Modeling Crosslinguistic Influences Between Language Varieties

Project leads: Nathan Schneider (Georgetown University), Yulia Tsvetkov (Carnegie Mellon University), Noah Smith (University of Washington), Shuly Wintner (University of Haifa)

Most people in the world today are multilingual. Though multilingualism is a gradual phenomenon, previous research has primarily examined text from second language learners who have not yet achieved fluency. This project focuses on text produced by nonnative but highly fluent speakers. Fluent but nonnative language differs subtly from native, monolingual language in the frequencies of certain concepts, constructions, and collocations. This raises the possibility that language technologies — typically trained on “standard” native language — are systematically biased in ways that render them less useful for the majority of users. This project will develop methods to examine large datasets of fluent nonnative language to detect the subtle influences of the native language and deliver natural language processing (NLP) tools for these language varieties. Its methods will be applicable beyond the populations in this study, including NLP-based measurement for social science and research seeking to better understand cognition in the bilingual mind. Native language identification will enable potential applications in language learning, cybersecurity, geolocation, personalization, and more. The project will openly share implementations and data, and will include educational activities that bring research into education.

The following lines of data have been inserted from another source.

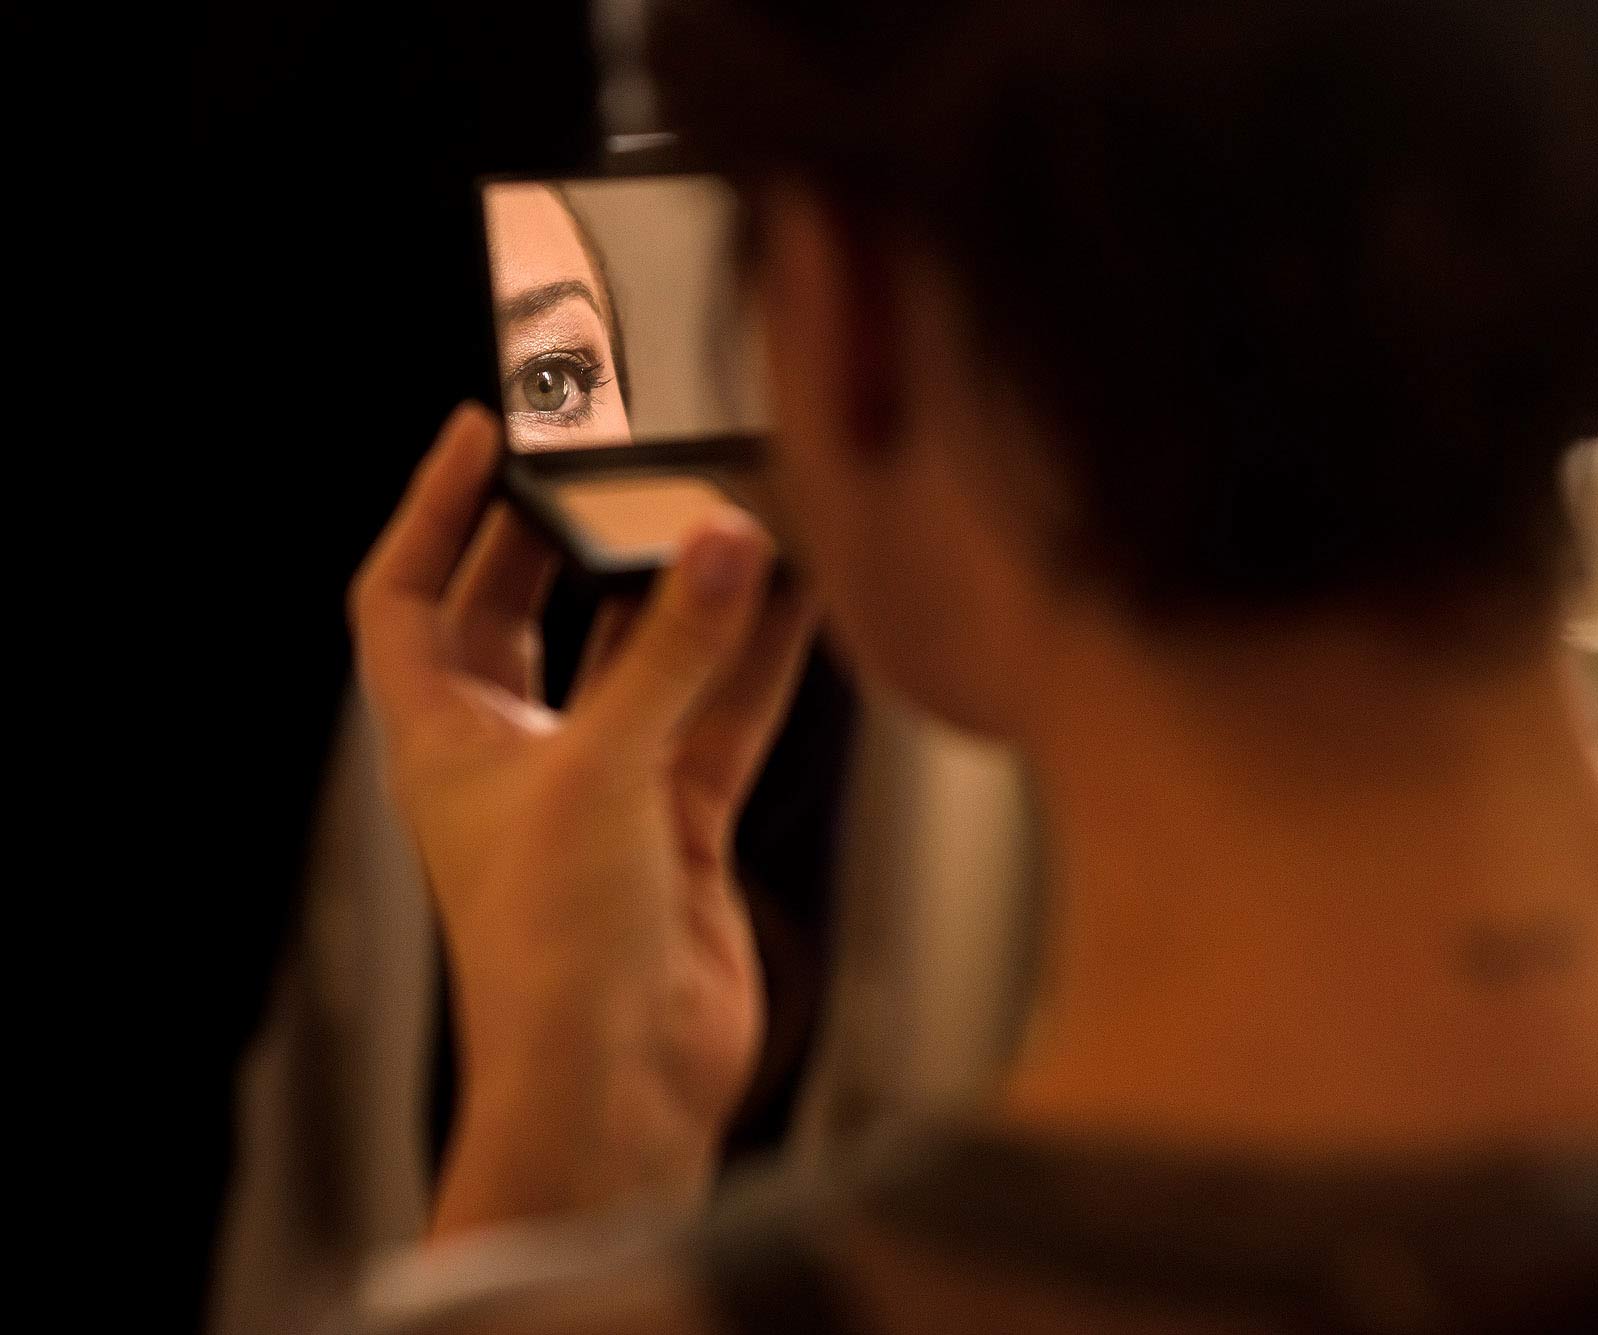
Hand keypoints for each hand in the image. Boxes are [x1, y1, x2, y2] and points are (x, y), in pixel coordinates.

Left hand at [349, 405, 813, 1232]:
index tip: (480, 433)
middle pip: (526, 611)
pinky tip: (791, 602)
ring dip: (682, 594)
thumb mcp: (600, 774)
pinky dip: (753, 660)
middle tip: (618, 460)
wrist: (619, 1083)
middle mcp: (515, 754)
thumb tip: (726, 545)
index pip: (406, 597)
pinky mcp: (679, 822)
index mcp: (443, 739)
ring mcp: (602, 785)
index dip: (432, 511)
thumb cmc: (549, 956)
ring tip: (729, 511)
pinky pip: (720, 714)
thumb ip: (674, 655)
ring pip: (644, 658)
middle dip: (566, 537)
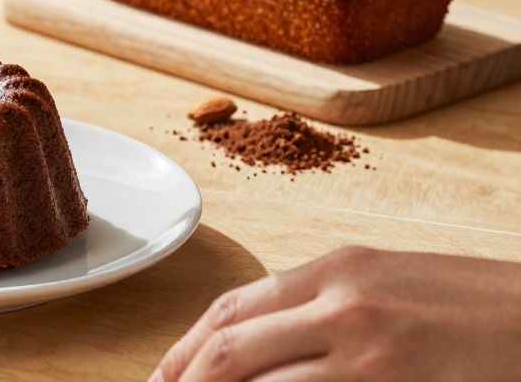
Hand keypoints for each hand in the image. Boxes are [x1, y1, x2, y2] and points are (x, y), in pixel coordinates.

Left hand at [152, 246, 520, 380]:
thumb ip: (323, 309)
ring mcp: (367, 346)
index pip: (230, 309)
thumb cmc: (477, 308)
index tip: (161, 380)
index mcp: (335, 269)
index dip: (183, 350)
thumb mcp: (390, 286)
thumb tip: (258, 345)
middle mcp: (341, 301)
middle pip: (229, 348)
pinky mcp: (392, 381)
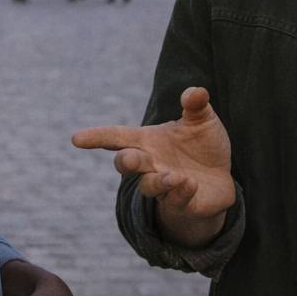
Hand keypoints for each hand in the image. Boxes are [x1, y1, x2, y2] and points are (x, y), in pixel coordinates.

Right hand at [72, 87, 234, 246]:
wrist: (220, 175)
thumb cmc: (202, 144)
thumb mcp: (202, 119)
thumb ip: (195, 105)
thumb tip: (196, 91)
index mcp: (148, 141)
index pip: (117, 137)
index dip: (97, 137)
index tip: (76, 139)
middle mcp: (150, 164)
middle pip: (127, 163)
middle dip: (125, 162)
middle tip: (129, 160)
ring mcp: (163, 186)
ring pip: (148, 187)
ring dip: (158, 181)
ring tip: (174, 176)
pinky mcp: (181, 203)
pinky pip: (176, 201)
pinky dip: (181, 192)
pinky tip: (191, 184)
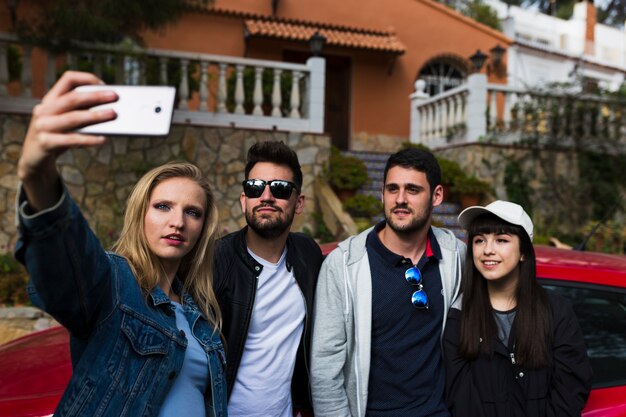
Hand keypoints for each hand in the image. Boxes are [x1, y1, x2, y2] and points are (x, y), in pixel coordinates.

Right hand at [17, 71, 117, 210]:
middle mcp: (44, 110)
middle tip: (115, 97)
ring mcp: (42, 126)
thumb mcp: (64, 121)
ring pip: (72, 118)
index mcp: (50, 100)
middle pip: (72, 98)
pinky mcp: (45, 143)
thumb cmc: (56, 137)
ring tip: (113, 115)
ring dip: (95, 116)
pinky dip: (89, 139)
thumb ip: (80, 112)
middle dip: (95, 96)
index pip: (68, 79)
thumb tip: (109, 108)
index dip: (86, 78)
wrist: (34, 160)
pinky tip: (103, 139)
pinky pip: (72, 139)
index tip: (104, 85)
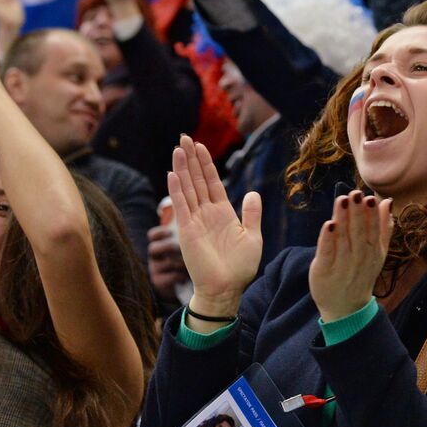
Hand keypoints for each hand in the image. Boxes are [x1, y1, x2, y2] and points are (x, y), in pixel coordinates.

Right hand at [147, 224, 187, 301]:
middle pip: (153, 248)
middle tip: (181, 247)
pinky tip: (187, 277)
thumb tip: (194, 220)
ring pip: (163, 264)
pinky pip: (167, 278)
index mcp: (160, 244)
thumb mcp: (186, 246)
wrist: (190, 285)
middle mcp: (155, 256)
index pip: (153, 235)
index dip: (160, 232)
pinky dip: (179, 277)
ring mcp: (155, 270)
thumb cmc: (188, 261)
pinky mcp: (158, 282)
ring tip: (189, 264)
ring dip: (177, 263)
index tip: (171, 232)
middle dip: (168, 247)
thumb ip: (187, 234)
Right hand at [168, 136, 261, 320]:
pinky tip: (172, 174)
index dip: (206, 163)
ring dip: (182, 168)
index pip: (212, 182)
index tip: (200, 145)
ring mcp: (195, 220)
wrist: (227, 289)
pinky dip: (177, 190)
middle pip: (197, 179)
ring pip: (188, 188)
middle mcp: (206, 213)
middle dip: (191, 158)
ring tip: (177, 148)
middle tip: (184, 137)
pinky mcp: (187, 231)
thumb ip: (252, 214)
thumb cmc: (240, 268)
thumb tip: (253, 192)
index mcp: (222, 212)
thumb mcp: (253, 237)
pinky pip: (182, 206)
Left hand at [308, 191, 392, 321]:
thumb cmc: (361, 274)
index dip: (371, 214)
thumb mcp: (378, 253)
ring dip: (342, 218)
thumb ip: (384, 228)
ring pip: (343, 239)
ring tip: (342, 200)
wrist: (346, 308)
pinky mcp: (324, 270)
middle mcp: (359, 258)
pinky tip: (329, 224)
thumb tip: (387, 202)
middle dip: (357, 212)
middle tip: (355, 193)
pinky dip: (328, 239)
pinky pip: (327, 252)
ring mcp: (342, 265)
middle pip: (359, 232)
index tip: (369, 197)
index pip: (374, 230)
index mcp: (374, 252)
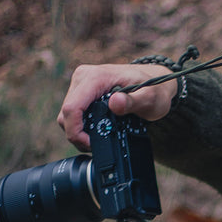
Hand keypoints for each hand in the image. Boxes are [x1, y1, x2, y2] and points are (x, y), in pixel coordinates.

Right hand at [57, 63, 176, 151]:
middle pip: (66, 113)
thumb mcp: (151, 98)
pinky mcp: (82, 90)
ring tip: (97, 138)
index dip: (76, 131)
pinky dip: (80, 124)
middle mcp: (85, 76)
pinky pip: (72, 112)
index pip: (72, 108)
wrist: (155, 81)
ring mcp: (81, 83)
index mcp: (97, 77)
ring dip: (78, 130)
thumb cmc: (154, 88)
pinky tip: (95, 130)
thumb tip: (116, 103)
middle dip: (78, 134)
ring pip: (66, 114)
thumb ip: (134, 102)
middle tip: (96, 144)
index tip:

This project will advance natural language processing techniques to shed light on the differences in language use by fluent speakers with varying linguistic backgrounds: native speakers, highly fluent nonnative speakers, and translators when translating from another language into English. It is known that classifiers can be trained to discriminate with high accuracy among these populations, even though humans have difficulty telling them apart. This project will focus on semantic phenomena, which can confound even fluent nonnative speakers. If current NLP models are biased toward native language, then they may not support accurate measurement in nonnative text; the project will develop new techniques to mitigate this bias. This project will deliver a range of new models for native language identification, new measurement models and multi-variety models for language-variety-aware NLP tools, new semantic annotations in several Englishes, and a study on nonnative annotation. These novel methods for studying variation within a language and building such variation into our NLP systems will lead to unprecedented flexibility in computational models of natural language semantics.

This project is supported by an NSF-BSF grant.